—C'est même toi, gros sans-coeur, qui la fis lire au pauvre homme, cette note, et en pleine classe.

—Ah! J'en ai eu du babouin et du bélitre, presque autant que le jour où, fatigué de l'entendre nous répéter que la volonté était un cric, qu'on parvenait à tout avec ce cric, je lui jetai de mon banc en faisant sa voix: Et les ailes, monsieur Astier, et les ailes!»

Freydet se mit à rire, et, lâchant l'historien pour l'universitaire, il essayait de défendre Astier-Réhu comme professeur. Mais Védrine se montait encore:

«Oui, parlons-en, du professeur, un misérable dont l'existence s'est passée à détruire, à arracher dans des milliers d'intelligences la mauvaise herbe, c'est-à-dire l'original, le spontané, ces germes de vie qu'un maître doit, avant tout, entretenir et protéger... Ah! le saligaud, nous a-t-il assez raclés, épluchés, sarclés... Il y en avait qui résistaient au fer et à la bêche, mais le vieux s'acharnait des outils et des ongles, arrivait à nous faire tous propres et plats comme un banc d'école. Aussi regarde-les, ceux qui ont passé dans ses mains, à part quelques révoltés comme Herscher qui, dans sa haine du convenu, tombe à l'excessif et à l'ignoble, comme moi qui dois à cette vieille bête mon goût du contourné, de l'exaspéré, ma sculpture en sacs de noix, comme ils disent... tous les autres, abrutis, rasés, vidés...

—Eh bien! et moi? dit Freydet dans un navrement comique.

—Oh! toi, la nature t'a sauvé jusqu'à présent, mais, gare! si tu retombes sous la coupe de Crocodilus. Et dire qu'il y a des écoles nationales pour nous fournir de ce genre de pédagogues, dire qu'il y a des appointements pour ça, des décorations pour ça, et même l'Institut pour ça!...»
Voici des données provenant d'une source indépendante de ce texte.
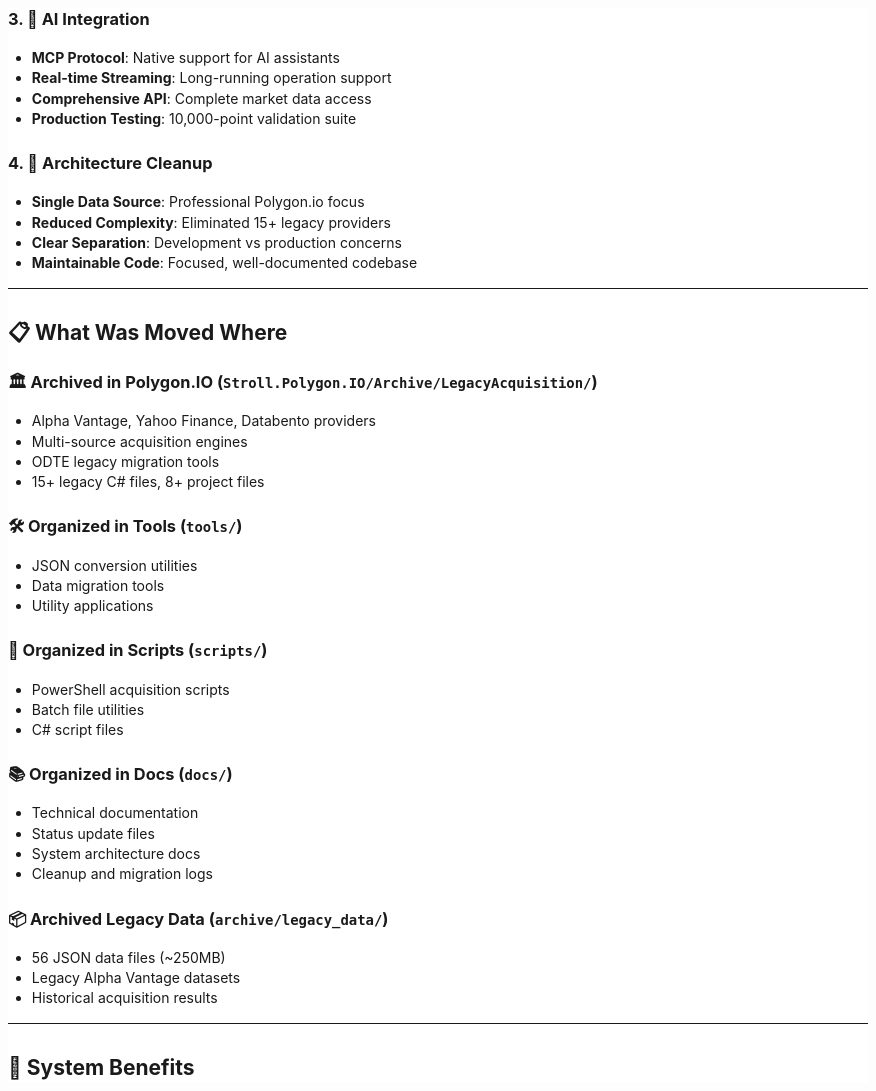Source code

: ### **3. 🤖 AI Integration**
- **MCP Protocol**: Native support for AI assistants
- **Real-time Streaming**: Long-running operation support
- **Comprehensive API**: Complete market data access
- **Production Testing**: 10,000-point validation suite

### **4. 🧹 Architecture Cleanup**
- **Single Data Source**: Professional Polygon.io focus
- **Reduced Complexity**: Eliminated 15+ legacy providers
- **Clear Separation**: Development vs production concerns
- **Maintainable Code**: Focused, well-documented codebase

---

## 📋 **What Was Moved Where**

### **🏛️ Archived in Polygon.IO** (`Stroll.Polygon.IO/Archive/LegacyAcquisition/`)
- Alpha Vantage, Yahoo Finance, Databento providers
- Multi-source acquisition engines
- ODTE legacy migration tools  
- 15+ legacy C# files, 8+ project files

### **🛠️ Organized in Tools** (`tools/`)
- JSON conversion utilities
- Data migration tools
- Utility applications

### **📜 Organized in Scripts** (`scripts/`)  
- PowerShell acquisition scripts
- Batch file utilities
- C# script files

### **📚 Organized in Docs** (`docs/`)
- Technical documentation  
- Status update files
- System architecture docs
- Cleanup and migration logs

### **📦 Archived Legacy Data** (`archive/legacy_data/`)
- 56 JSON data files (~250MB)
- Legacy Alpha Vantage datasets
- Historical acquisition results

---

## 🎯 **System Benefits**
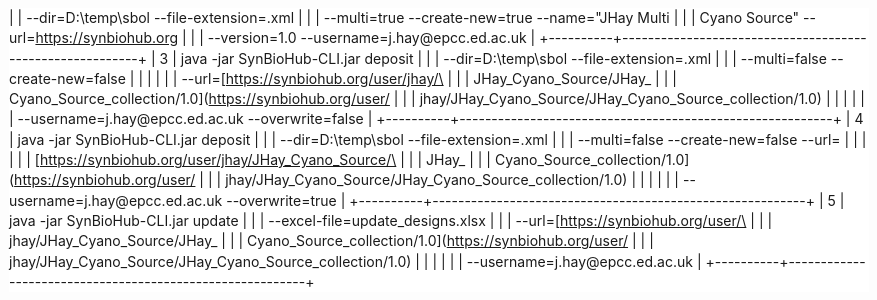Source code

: |          | \--dir=D:\\temp\\sbol \--file-extension=.xml             |
|          | \--multi=true \--create-new=true \--name=\"JHay Multi    |
|          | Cyano Source\" \--url=https://synbiohub.org              |
|          | \--version=1.0 \--username=j.hay\@epcc.ed.ac.uk          |
+----------+----------------------------------------------------------+
| 3        | java -jar SynBioHub-CLI.jar deposit                      |
|          | \--dir=D:\\temp\\sbol \--file-extension=.xml             |
|          | \--multi=false \--create-new=false                       |
|          |                                                          |
|          | \--url=[https://synbiohub.org/user/jhay/\                |
|          | JHay_Cyano_Source/JHay_                                  |
|          | Cyano_Source_collection/1.0](https://synbiohub.org/user/ |
|          | jhay/JHay_Cyano_Source/JHay_Cyano_Source_collection/1.0) |
|          |                                                          |
|          | \--username=j.hay\@epcc.ed.ac.uk \--overwrite=false      |
+----------+----------------------------------------------------------+
| 4        | java -jar SynBioHub-CLI.jar deposit                      |
|          | \--dir=D:\\temp\\sbol \--file-extension=.xml             |
|          | \--multi=false \--create-new=false \--url=               |
|          |                                                          |
|          | [https://synbiohub.org/user/jhay/JHay_Cyano_Source/\     |
|          | JHay_                                                    |
|          | Cyano_Source_collection/1.0](https://synbiohub.org/user/ |
|          | jhay/JHay_Cyano_Source/JHay_Cyano_Source_collection/1.0) |
|          |                                                          |
|          | \--username=j.hay\@epcc.ed.ac.uk \--overwrite=true       |
+----------+----------------------------------------------------------+
| 5        | java -jar SynBioHub-CLI.jar update                       |
|          | \--excel-file=update_designs.xlsx                        |
|          | \--url=[https://synbiohub.org/user/\                     |
|          | jhay/JHay_Cyano_Source/JHay_                             |
|          | Cyano_Source_collection/1.0](https://synbiohub.org/user/ |
|          | jhay/JHay_Cyano_Source/JHay_Cyano_Source_collection/1.0) |
|          |                                                          |
|          | \--username=j.hay\@epcc.ed.ac.uk                         |
+----------+----------------------------------------------------------+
Couché de son long dans l'herbe folle, la tête sur son coude, balançant une fougère dont il s'abritait du soleil, Védrine proférait doucement ces choses violentes sans qu'un muscle agitât sa large face de dieu indien, bouffie et blanche, où de tout petits yeux rieurs réveillaient l'indolence et la songerie du visage.

L'autre l'écoutait effaré dans ses habitudes de vénération: «Mais, enfin, comment t'arranges-tu pour être l'ami du fils avec cette haine pour le père?

—Pas plus de l'un que de l'autre... Il m'intéresse, ce Paul Astier, avec son aplomb de gandin roué et sa tête de jolie coquine... Je voudrais vivre assez vieux pour voir ce qu'il deviendra...

—Ah! monsieur de Freydet, dit alors Mme Védrine se mêlant de sa place à la conversation, si vous saviez comme il exploite mon mari... Mais toute la restauration de Mousseaux, la galerie neuve sur la rivière, le pavillon de musique, la chapelle, c'est Védrine qui a tout fait; et le tombeau de Rosen! On lui payera seulement la sculpture, quand l'idée, l'arrangement, il n'y a pas ça qui ne soit de lui.